# What you have to do
Convert the lines of the records below, from the line with "common name: Seal salamander" to the line with "genus: Lamium", into a JSON list of strings, one string per line, with both end lines included and blank lines left out. Include no other lines.
--- Supplied data ---
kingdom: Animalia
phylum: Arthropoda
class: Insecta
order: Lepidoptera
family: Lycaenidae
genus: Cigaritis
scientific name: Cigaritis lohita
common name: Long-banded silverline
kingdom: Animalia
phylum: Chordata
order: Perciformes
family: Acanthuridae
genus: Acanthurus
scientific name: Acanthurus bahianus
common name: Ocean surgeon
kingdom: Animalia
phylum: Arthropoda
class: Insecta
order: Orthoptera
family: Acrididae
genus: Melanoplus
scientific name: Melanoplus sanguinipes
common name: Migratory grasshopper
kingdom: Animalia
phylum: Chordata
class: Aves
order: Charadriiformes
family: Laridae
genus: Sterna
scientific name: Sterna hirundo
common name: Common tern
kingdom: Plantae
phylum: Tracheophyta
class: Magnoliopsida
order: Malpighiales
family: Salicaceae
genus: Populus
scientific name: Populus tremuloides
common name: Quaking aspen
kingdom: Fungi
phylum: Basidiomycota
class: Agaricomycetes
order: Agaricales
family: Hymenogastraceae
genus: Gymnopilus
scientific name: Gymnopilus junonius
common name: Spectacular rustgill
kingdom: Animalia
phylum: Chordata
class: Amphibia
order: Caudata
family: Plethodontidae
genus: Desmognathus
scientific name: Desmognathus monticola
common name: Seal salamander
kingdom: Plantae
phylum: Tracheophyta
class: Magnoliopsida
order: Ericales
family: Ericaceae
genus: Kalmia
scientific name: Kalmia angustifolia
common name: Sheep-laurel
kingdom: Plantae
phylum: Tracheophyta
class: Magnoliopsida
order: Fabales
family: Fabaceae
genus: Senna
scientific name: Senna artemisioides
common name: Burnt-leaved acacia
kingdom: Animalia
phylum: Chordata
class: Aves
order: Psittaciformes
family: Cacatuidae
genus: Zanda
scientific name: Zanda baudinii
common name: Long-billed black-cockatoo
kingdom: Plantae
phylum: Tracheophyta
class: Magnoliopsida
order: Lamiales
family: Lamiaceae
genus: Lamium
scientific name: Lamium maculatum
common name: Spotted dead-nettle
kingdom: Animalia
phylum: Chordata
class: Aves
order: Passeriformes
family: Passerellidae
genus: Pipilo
---
# Reply
[
  "common name: Seal salamander",
  "kingdom: Plantae",
  "phylum: Tracheophyta",
  "class: Magnoliopsida",
  "order: Ericales",
  "family: Ericaceae",
  "genus: Kalmia",
  "scientific name: Kalmia angustifolia",
  "common name: Sheep-laurel",
  "kingdom: Plantae",
  "phylum: Tracheophyta",
  "class: Magnoliopsida",
  "order: Fabales",
  "family: Fabaceae",
  "genus: Senna",
  "scientific name: Senna artemisioides",
  "common name: Burnt-leaved acacia",
  "kingdom: Animalia",
  "phylum: Chordata",
  "class: Aves",
  "order: Psittaciformes",
  "family: Cacatuidae",
  "genus: Zanda",
  "scientific name: Zanda baudinii",
  "common name: Long-billed black-cockatoo",
  "kingdom: Plantae",
  "phylum: Tracheophyta",
  "class: Magnoliopsida",
  "order: Lamiales",
  "family: Lamiaceae",
  "genus: Lamium"
]